▶ TASK OBJECTIVE: Print out the entries that follow exactly, missing none.

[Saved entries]
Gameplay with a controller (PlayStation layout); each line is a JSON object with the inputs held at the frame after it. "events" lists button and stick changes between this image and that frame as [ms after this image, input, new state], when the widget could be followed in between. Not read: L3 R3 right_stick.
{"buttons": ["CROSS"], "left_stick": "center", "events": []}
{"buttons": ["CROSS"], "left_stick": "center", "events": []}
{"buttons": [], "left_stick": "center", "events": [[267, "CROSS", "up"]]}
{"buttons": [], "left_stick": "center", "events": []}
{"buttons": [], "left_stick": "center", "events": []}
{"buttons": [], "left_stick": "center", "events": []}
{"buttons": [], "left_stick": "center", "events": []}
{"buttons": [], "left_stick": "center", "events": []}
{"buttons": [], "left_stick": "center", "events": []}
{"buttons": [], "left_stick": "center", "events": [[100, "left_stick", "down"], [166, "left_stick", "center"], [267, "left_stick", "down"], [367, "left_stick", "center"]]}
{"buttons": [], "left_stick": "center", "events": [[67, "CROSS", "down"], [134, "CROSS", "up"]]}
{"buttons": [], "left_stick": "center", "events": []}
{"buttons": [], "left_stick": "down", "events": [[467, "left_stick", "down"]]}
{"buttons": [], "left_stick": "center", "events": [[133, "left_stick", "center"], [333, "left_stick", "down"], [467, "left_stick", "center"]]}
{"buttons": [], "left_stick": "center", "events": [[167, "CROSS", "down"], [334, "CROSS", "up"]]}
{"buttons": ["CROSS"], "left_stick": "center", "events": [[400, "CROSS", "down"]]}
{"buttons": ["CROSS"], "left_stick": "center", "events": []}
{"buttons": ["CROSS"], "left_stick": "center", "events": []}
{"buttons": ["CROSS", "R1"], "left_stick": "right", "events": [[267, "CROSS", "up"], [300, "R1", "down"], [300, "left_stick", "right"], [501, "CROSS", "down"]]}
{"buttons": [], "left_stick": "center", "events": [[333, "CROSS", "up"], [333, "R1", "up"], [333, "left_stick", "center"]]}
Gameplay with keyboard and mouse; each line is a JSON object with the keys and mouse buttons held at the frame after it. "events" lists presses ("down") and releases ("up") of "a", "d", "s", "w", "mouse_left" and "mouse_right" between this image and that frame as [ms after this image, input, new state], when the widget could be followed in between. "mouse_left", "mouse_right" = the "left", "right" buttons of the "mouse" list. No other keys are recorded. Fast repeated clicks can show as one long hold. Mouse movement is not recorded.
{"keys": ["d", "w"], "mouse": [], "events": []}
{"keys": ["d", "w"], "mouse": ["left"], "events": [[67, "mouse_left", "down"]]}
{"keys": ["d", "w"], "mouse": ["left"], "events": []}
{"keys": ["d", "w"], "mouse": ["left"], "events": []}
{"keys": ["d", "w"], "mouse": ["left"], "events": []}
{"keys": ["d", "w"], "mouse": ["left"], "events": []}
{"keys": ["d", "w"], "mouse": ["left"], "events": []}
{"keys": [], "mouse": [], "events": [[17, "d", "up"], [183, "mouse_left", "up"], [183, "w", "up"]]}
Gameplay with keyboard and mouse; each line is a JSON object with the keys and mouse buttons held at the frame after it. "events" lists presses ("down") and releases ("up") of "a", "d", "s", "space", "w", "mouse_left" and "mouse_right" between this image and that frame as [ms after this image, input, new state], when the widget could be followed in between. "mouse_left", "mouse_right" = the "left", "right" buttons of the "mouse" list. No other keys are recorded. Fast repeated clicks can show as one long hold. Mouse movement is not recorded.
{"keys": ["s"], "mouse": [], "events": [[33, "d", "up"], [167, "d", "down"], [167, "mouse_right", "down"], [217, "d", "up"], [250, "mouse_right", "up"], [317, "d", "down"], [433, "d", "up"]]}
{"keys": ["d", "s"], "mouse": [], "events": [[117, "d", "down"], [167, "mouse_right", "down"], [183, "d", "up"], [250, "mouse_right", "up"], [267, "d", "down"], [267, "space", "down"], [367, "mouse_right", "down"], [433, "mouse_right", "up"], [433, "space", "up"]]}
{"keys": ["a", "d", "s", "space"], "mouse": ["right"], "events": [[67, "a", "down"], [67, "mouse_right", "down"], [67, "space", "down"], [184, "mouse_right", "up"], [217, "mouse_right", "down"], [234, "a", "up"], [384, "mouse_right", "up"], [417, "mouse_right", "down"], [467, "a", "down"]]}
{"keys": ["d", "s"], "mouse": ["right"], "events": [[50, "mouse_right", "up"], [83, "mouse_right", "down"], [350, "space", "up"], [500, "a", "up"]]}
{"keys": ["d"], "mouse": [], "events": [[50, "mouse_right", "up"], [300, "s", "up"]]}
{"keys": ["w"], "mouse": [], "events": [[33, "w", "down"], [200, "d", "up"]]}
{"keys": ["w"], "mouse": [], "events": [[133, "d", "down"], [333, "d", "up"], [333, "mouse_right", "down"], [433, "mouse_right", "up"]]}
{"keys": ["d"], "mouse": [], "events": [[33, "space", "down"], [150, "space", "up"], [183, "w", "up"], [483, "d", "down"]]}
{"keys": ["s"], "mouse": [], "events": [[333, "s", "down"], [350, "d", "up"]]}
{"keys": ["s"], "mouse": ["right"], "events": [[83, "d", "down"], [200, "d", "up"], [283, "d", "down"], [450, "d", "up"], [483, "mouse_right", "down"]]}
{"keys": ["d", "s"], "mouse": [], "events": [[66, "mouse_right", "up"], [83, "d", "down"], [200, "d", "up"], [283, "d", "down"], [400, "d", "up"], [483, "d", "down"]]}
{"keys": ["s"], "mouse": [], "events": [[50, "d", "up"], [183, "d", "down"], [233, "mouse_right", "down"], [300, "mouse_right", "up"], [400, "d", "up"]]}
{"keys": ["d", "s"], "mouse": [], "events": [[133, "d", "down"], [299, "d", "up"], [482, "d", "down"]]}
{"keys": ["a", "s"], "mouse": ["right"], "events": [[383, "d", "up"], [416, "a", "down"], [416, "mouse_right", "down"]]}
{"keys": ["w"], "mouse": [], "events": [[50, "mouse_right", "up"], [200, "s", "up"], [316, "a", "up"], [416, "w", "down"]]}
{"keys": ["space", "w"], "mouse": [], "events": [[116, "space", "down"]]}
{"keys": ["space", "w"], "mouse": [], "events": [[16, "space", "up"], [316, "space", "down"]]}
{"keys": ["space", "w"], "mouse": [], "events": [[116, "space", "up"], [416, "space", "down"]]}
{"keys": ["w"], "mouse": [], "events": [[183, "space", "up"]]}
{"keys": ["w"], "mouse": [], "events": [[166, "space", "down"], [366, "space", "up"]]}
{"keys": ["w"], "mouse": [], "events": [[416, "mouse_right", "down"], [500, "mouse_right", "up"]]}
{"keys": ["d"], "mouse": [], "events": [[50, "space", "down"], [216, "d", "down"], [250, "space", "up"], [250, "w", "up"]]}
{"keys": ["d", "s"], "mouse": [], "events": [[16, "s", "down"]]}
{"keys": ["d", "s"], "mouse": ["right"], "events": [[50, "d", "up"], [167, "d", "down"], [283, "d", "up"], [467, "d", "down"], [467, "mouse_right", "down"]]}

▶ EXERCISE SOLUTION:
Gameplay with a controller (PlayStation layout); each line is a JSON object with the inputs held at the frame after it. "events" lists button and stick changes between this image and that frame as [ms after this image, input, new state], when the widget could be followed in between. Not read: L3 R3 right_stick.
{"buttons": ["CROSS"], "left_stick": "center", "events": []}
{"buttons": ["CROSS"], "left_stick": "center", "events": []}
{"buttons": [], "left_stick": "center", "events": [[267, "CROSS", "up"]]}
{"buttons": [], "left_stick": "center", "events": []}
{"buttons": [], "left_stick": "center", "events": []}
{"buttons": [], "left_stick": "center", "events": []}
{"buttons": [], "left_stick": "center", "events": []}
{"buttons": [], "left_stick": "center", "events": []}
{"buttons": [], "left_stick": "center", "events": []}
{"buttons": [], "left_stick": "center", "events": [[100, "left_stick", "down"], [166, "left_stick", "center"], [267, "left_stick", "down"], [367, "left_stick", "center"]]}
{"buttons": [], "left_stick": "center", "events": [[67, "CROSS", "down"], [134, "CROSS", "up"]]}
{"buttons": [], "left_stick": "center", "events": []}
{"buttons": [], "left_stick": "down", "events": [[467, "left_stick", "down"]]}
{"buttons": [], "left_stick": "center", "events": [[133, "left_stick", "center"], [333, "left_stick", "down"], [467, "left_stick", "center"]]}
{"buttons": [], "left_stick": "center", "events": [[167, "CROSS", "down"], [334, "CROSS", "up"]]}
{"buttons": ["CROSS"], "left_stick": "center", "events": [[400, "CROSS", "down"]]}
{"buttons": ["CROSS"], "left_stick": "center", "events": []}
{"buttons": ["CROSS"], "left_stick": "center", "events": []}
{"buttons": ["CROSS", "R1"], "left_stick": "right", "events": [[267, "CROSS", "up"], [300, "R1", "down"], [300, "left_stick", "right"], [501, "CROSS", "down"]]}
{"buttons": [], "left_stick": "center", "events": [[333, "CROSS", "up"], [333, "R1", "up"], [333, "left_stick", "center"]]}
Gameplay with keyboard and mouse; each line is a JSON object with the keys and mouse buttons held at the frame after it. "events" lists presses ("down") and releases ("up") of "a", "d", "s", "w", "mouse_left" and "mouse_right" between this image and that frame as [ms after this image, input, new state], when the widget could be followed in between. "mouse_left", "mouse_right" = the "left", "right" buttons of the "mouse" list. No other keys are recorded. Fast repeated clicks can show as one long hold. Mouse movement is not recorded.
{"keys": ["d", "w"], "mouse": [], "events": []}
{"keys": ["d", "w"], "mouse": ["left"], "events": [[67, "mouse_left", "down"]]}
{"keys": ["d", "w"], "mouse": ["left"], "events": []}
{"keys": ["d", "w"], "mouse": ["left"], "events": []}
{"keys": ["d", "w"], "mouse": ["left"], "events": []}
{"keys": ["d", "w"], "mouse": ["left"], "events": []}
{"keys": ["d", "w"], "mouse": ["left"], "events": []}
{"keys": [], "mouse": [], "events": [[17, "d", "up"], [183, "mouse_left", "up"], [183, "w", "up"]]}
Gameplay with keyboard and mouse; each line is a JSON object with the keys and mouse buttons held at the frame after it. "events" lists presses ("down") and releases ("up") of "a", "d", "s", "space", "w", "mouse_left" and "mouse_right" between this image and that frame as [ms after this image, input, new state], when the widget could be followed in between. "mouse_left", "mouse_right" = the "left", "right" buttons of the "mouse" list. No other keys are recorded. Fast repeated clicks can show as one long hold. Mouse movement is not recorded.
{"keys": ["s"], "mouse": [], "events": [[33, "d", "up"], [167, "d", "down"], [167, "mouse_right", "down"], [217, "d", "up"], [250, "mouse_right", "up"], [317, "d", "down"], [433, "d", "up"]]}
{"keys": ["d", "s"], "mouse": [], "events": [[117, "d", "down"], [167, "mouse_right", "down"], [183, "d", "up"], [250, "mouse_right", "up"], [267, "d", "down"], [267, "space", "down"], [367, "mouse_right", "down"], [433, "mouse_right", "up"], [433, "space", "up"]]}
{"keys": ["a", "d", "s", "space"], "mouse": ["right"], "events": [[67, "a", "down"], [67, "mouse_right", "down"], [67, "space", "down"], [184, "mouse_right", "up"], [217, "mouse_right", "down"], [234, "a", "up"], [384, "mouse_right", "up"], [417, "mouse_right", "down"], [467, "a", "down"]]}
{"keys": ["d", "s"], "mouse": ["right"], "events": [[50, "mouse_right", "up"], [83, "mouse_right", "down"], [350, "space", "up"], [500, "a", "up"]]}
{"keys": ["d"], "mouse": [], "events": [[50, "mouse_right", "up"], [300, "s", "up"]]}
{"keys": ["w"], "mouse": [], "events": [[33, "w", "down"], [200, "d", "up"]]}
{"keys": ["w"], "mouse": [], "events": [[133, "d", "down"], [333, "d", "up"], [333, "mouse_right", "down"], [433, "mouse_right", "up"]]}
{"keys": ["d"], "mouse": [], "events": [[33, "space", "down"], [150, "space", "up"], [183, "w", "up"], [483, "d", "down"]]}
{"keys": ["s"], "mouse": [], "events": [[333, "s", "down"], [350, "d", "up"]]}
{"keys": ["s"], "mouse": ["right"], "events": [[83, "d", "down"], [200, "d", "up"], [283, "d", "down"], [450, "d", "up"], [483, "mouse_right", "down"]]}
{"keys": ["d", "s"], "mouse": [], "events": [[66, "mouse_right", "up"], [83, "d", "down"], [200, "d", "up"], [283, "d", "down"], [400, "d", "up"], [483, "d", "down"]]}
{"keys": ["s"], "mouse": [], "events": [[50, "d", "up"], [183, "d", "down"], [233, "mouse_right", "down"], [300, "mouse_right", "up"], [400, "d", "up"]]}
{"keys": ["d", "s"], "mouse": [], "events": [[133, "d", "down"], [299, "d", "up"], [482, "d", "down"]]}
{"keys": ["a", "s"], "mouse": ["right"], "events": [[383, "d", "up"], [416, "a", "down"], [416, "mouse_right", "down"]]}
{"keys": ["w"], "mouse": [], "events": [[50, "mouse_right", "up"], [200, "s", "up"], [316, "a", "up"], [416, "w", "down"]]}
{"keys": ["space", "w"], "mouse": [], "events": [[116, "space", "down"]]}
{"keys": ["space", "w"], "mouse": [], "events": [[16, "space", "up"], [316, "space", "down"]]}
{"keys": ["space", "w"], "mouse": [], "events": [[116, "space", "up"], [416, "space", "down"]]}
{"keys": ["w"], "mouse": [], "events": [[183, "space", "up"]]}
{"keys": ["w"], "mouse": [], "events": [[166, "space", "down"], [366, "space", "up"]]}
{"keys": ["w"], "mouse": [], "events": [[416, "mouse_right", "down"], [500, "mouse_right", "up"]]}
{"keys": ["d"], "mouse": [], "events": [[50, "space", "down"], [216, "d", "down"], [250, "space", "up"], [250, "w", "up"]]}
{"keys": ["d", "s"], "mouse": [], "events": [[16, "s", "down"]]}
{"keys": ["d", "s"], "mouse": ["right"], "events": [[50, "d", "up"], [167, "d", "down"], [283, "d", "up"], [467, "d", "down"], [467, "mouse_right", "down"]]}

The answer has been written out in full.